A report from the highly respected Manhattan Institute in Clinton’s adopted state of New York suggests her newfound claims are flat wrong, finding that students who are disabled, learning English or performing low on standardized tests “are as likely to remain in charters as in traditional public schools.”

Charter-school opponents in Kentucky have pushed similar misinformation for the past several years.

One of their favorite claims: charter schools get rid of disruptive, troubled or low-performing students whereas traditional public schools must accept all enrollees.

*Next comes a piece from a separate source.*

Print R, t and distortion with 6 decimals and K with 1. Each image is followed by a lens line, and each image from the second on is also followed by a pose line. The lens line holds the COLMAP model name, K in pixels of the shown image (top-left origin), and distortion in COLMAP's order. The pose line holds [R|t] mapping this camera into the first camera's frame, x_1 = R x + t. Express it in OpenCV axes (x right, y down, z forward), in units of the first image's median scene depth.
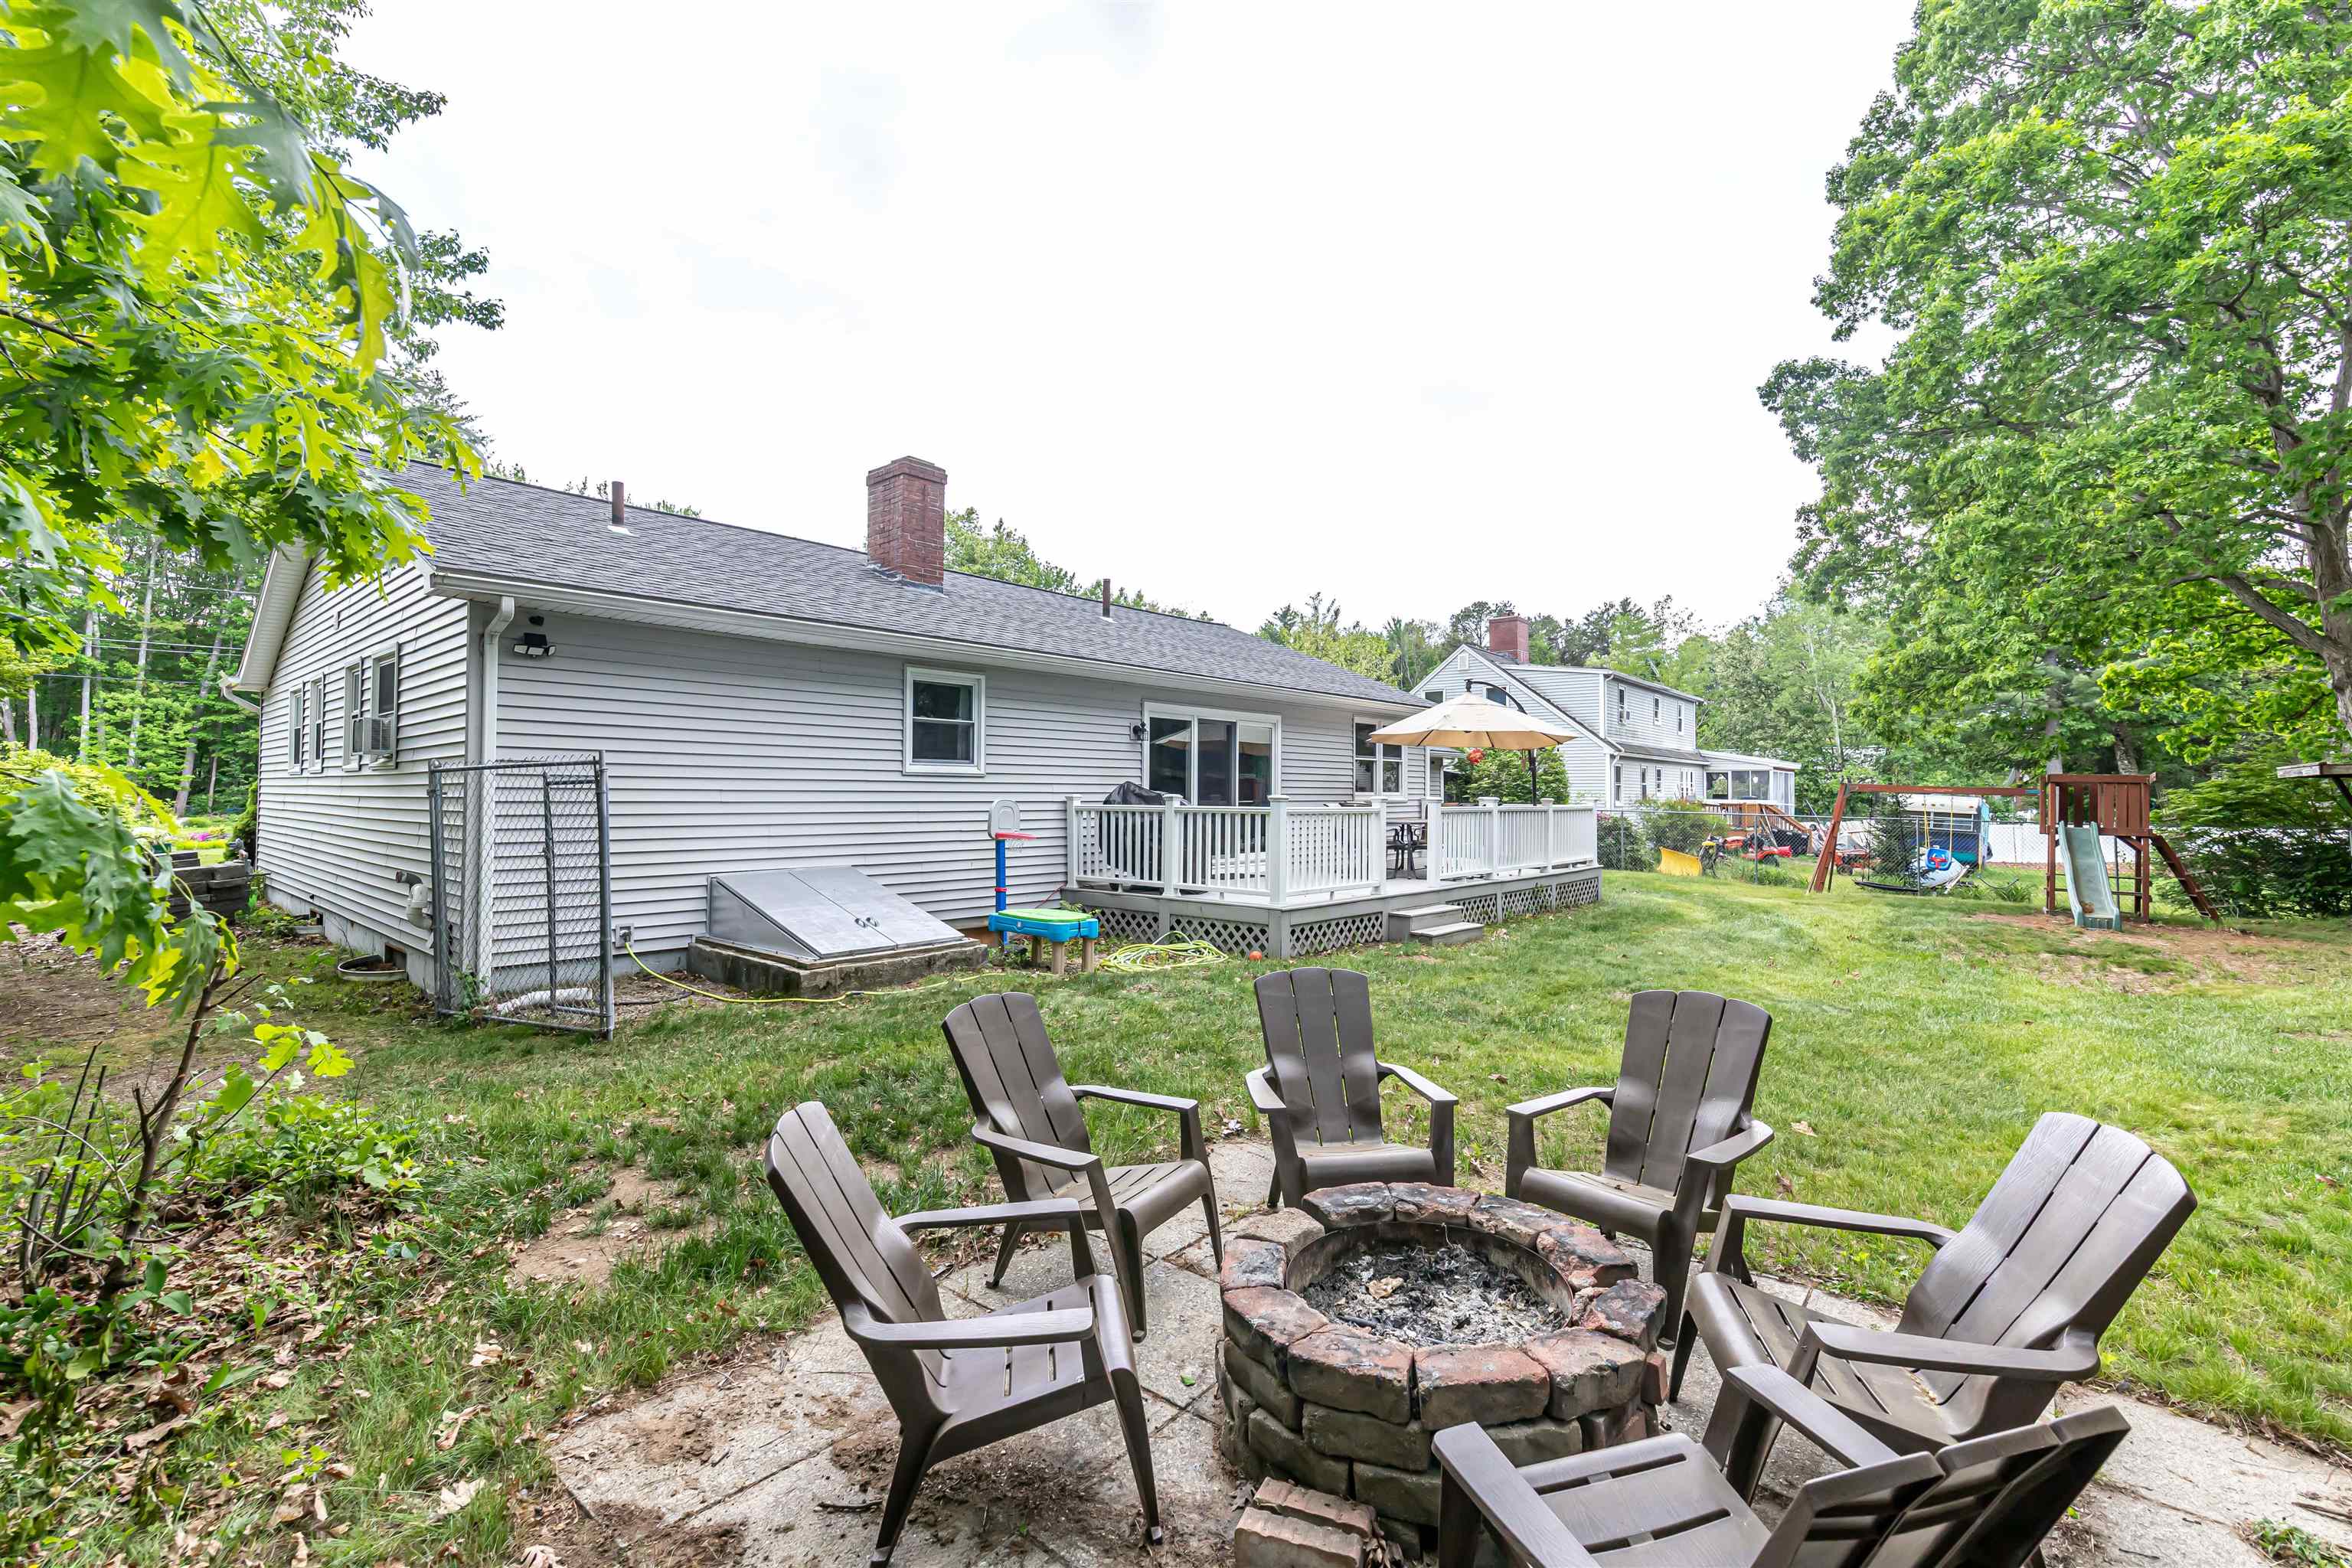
lens RADIAL K [[999.4, 0, 1135.0], [0, 999.4, 780.9], [0, 0, 1]] dist [0.002115, -0.000952]
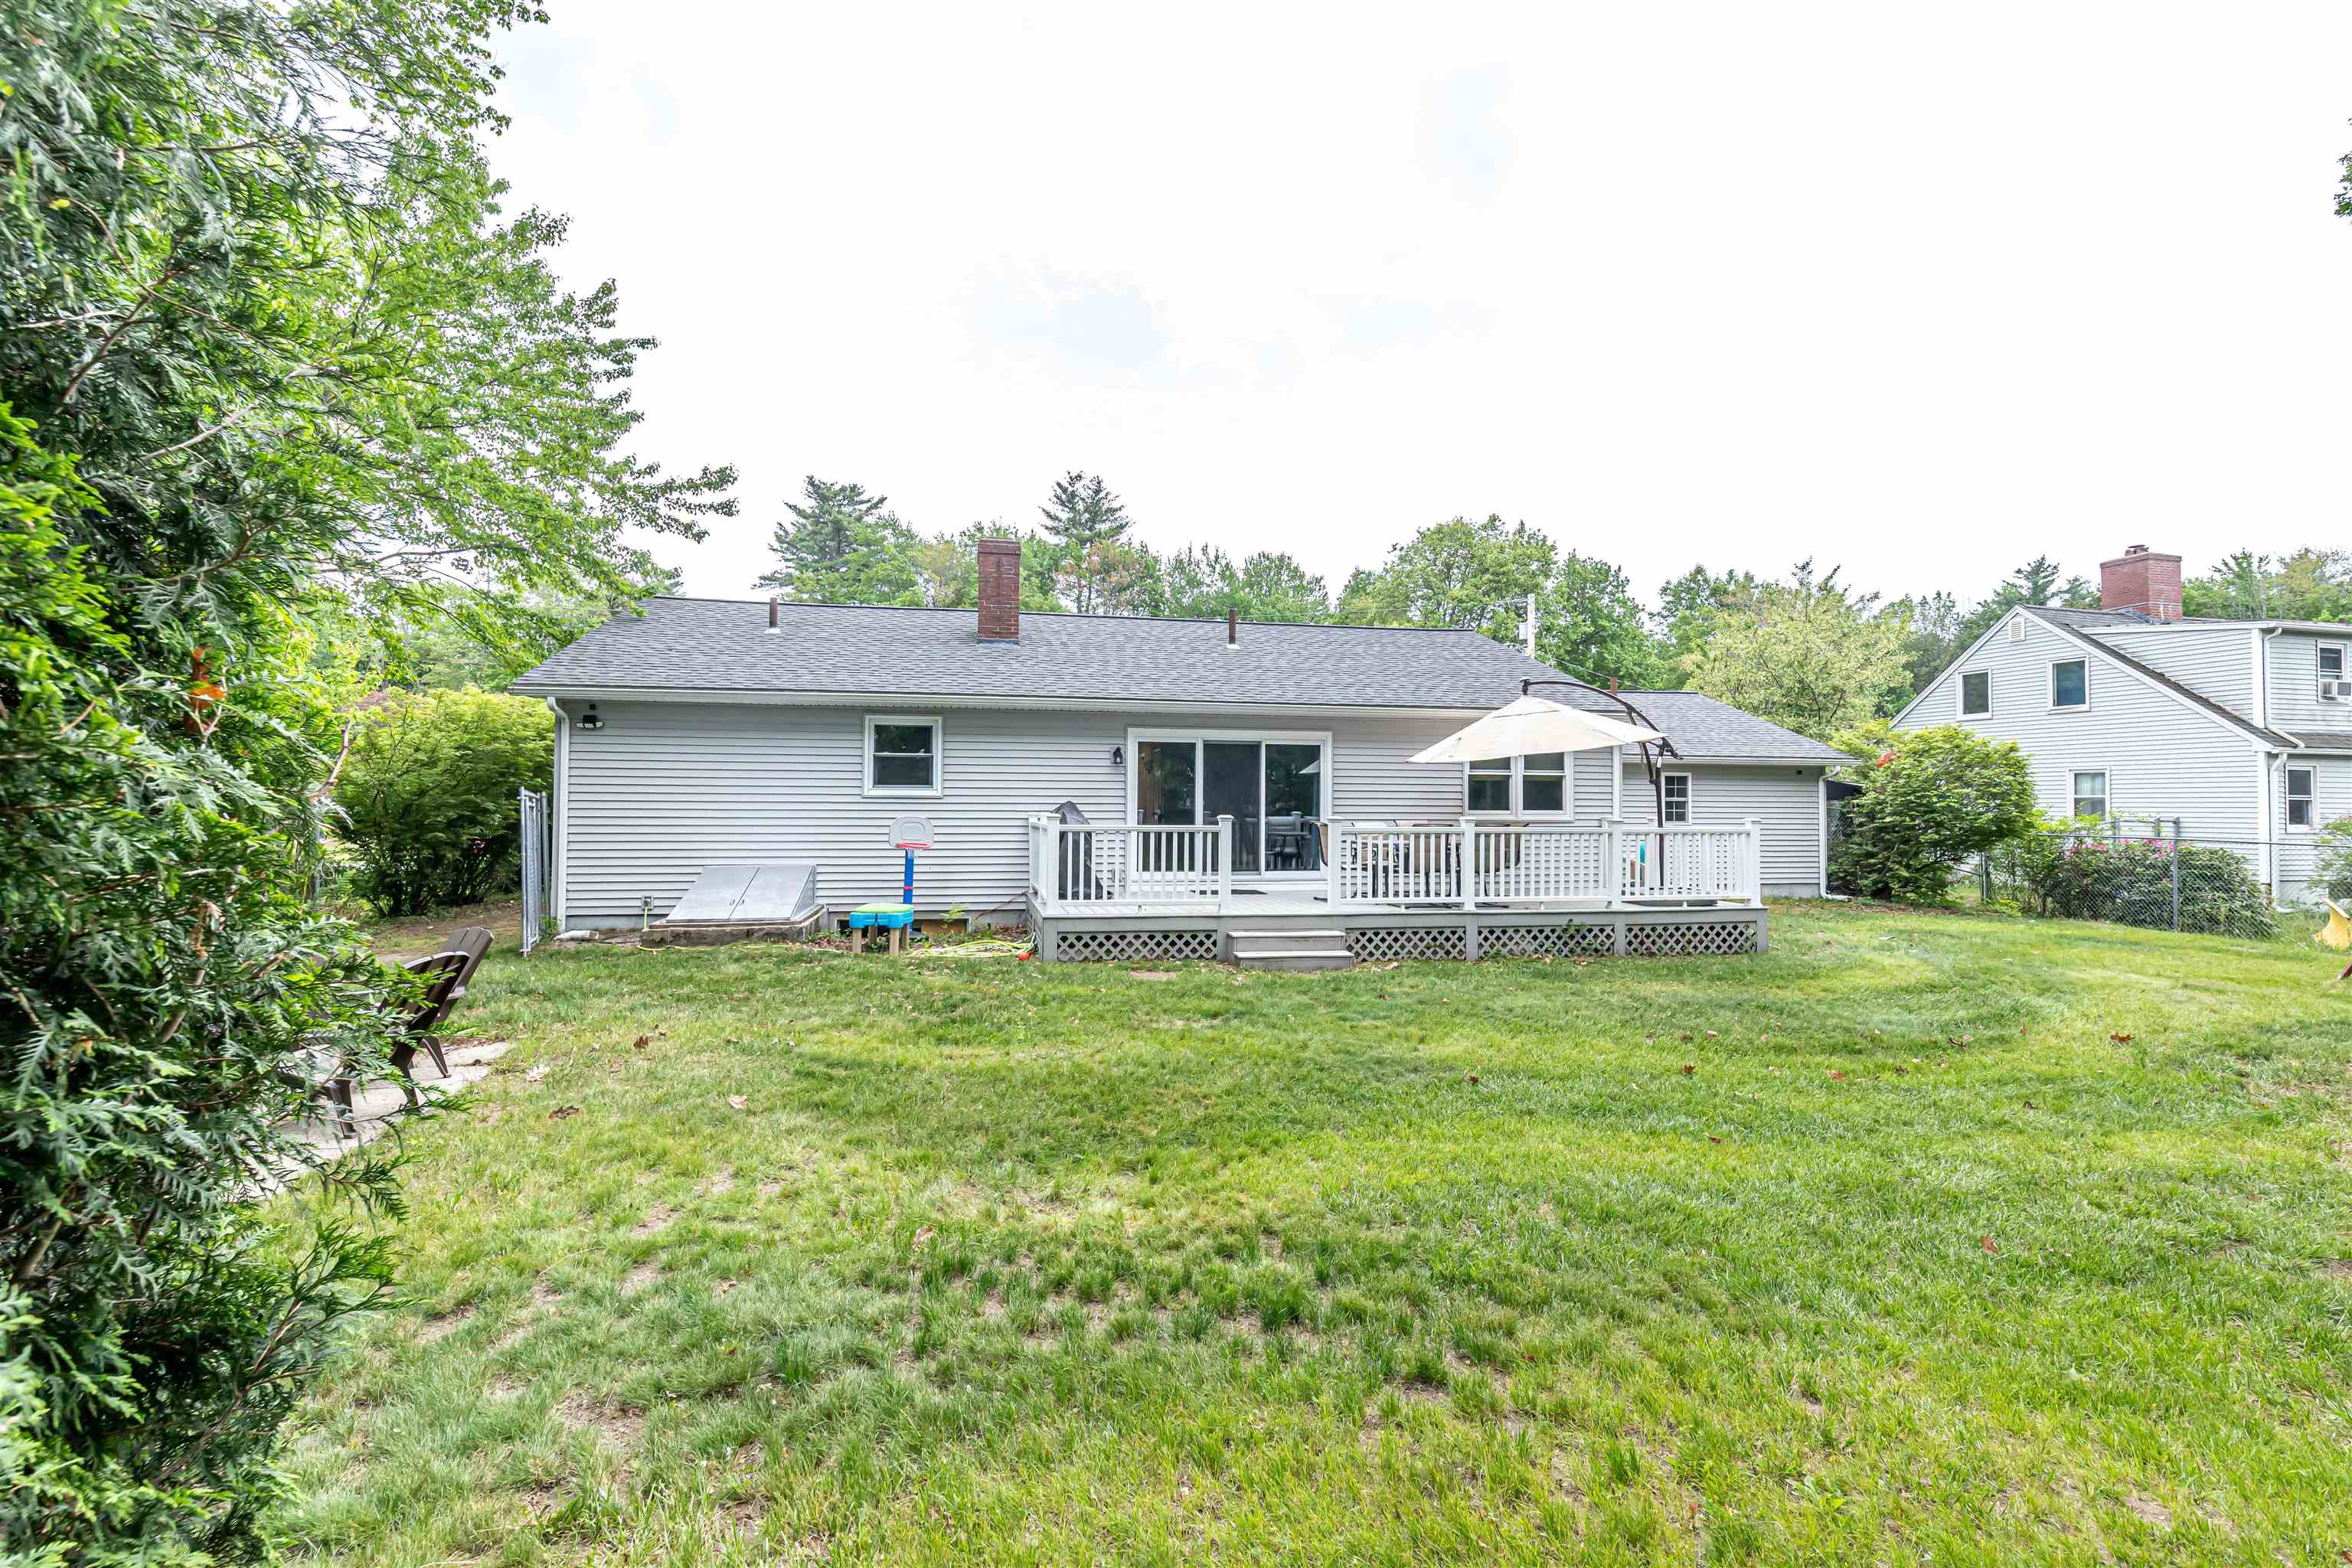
lens RADIAL K [[999.4, 0, 1150.4], [0, 999.4, 797.3], [0, 0, 1]] dist [0.002115, -0.000952]
pose [[0.805288, -0.007450, -0.592837, 0.815421], [0.006791, 0.999971, -0.003341, 0.000485], [0.592845, -0.001335, 0.805315, 0.159245]]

Therefore, the argument goes, charters appear to perform better in many areas of the country because of such attrition.

However, Manhattan’s analysis of enrollment and test-score data from New York City, Denver and an anonymous urban Midwest school district “found that low-performing students are just as likely to exit traditional public schools as they are to exit charters.”

The Wall Street Journal editorial page responded to Clinton’s backflip by suggesting: “If you want to see public schools that really don’t tolerate disruptive students, go to your average rich suburban school.”

Charter schools are more likely to attract those students in danger of failing in the traditional public schools to which they have been assigned; these are the students about which charter-school opponents – which now apparently includes Clinton – feign concern.

According to the Center for Education Reform, a greater percentage of charter-school versus traditional-school enrollees are black (28 percent to 16 percent), Hispanic (28 percent to 23 percent) or qualify for free and reduced-price lunches (63 percent to 48 percent).Charters in growing cities like Atlanta aren’t only enrolling more minority and low-income students, but they’re succeeding in getting these children to a level of academic proficiency that gives them a fighting chance in life.

Black students in Atlanta charter schools significantly outperformed their fellow blacks in traditional public schools in nearly every key academic category on the 2015 National Assessment for Educational Progress (NAEP), including in fourth-grade reading (216-199) and eighth-grade reading (266-243) and math (278-255).Meanwhile, Kentucky School Report Cards show the academic-achievement gap between black and white eighth-graders in the Jefferson County Public Schools – Kentucky’s largest school district – widened between 2012 and 2015 on the ACT’s EXPLORE test results in all key academic areas, including English, math, reading and science.

The students on the losing end of this gap are the ones who would most benefit from charters in Kentucky – one of only seven states that still doesn’t allow charter schools.

Obama supporter Cunningham calls out Clinton and the Democratic Party platform for its proposed restrictions on charters in ways that would make them less effective.

It’s “a step backwards” that will particularly harm “low-income black and Hispanic children,” he adds.

Kentucky Democrats should take a cue from Cunningham and embrace the approach taken by many of their fellow Dems nationwide, including United States Sen. Tom Carper, D-Del., who, when he was Delaware’s governor, not only signed a bill opening his state to charter schools, but also enrolled his two sons in charters.

More than 14,000 children are enrolled in Delaware’s charters today because a Democratic governor dared to put his bill-signing pen where his principles – not teachers’-union lackeys – stand.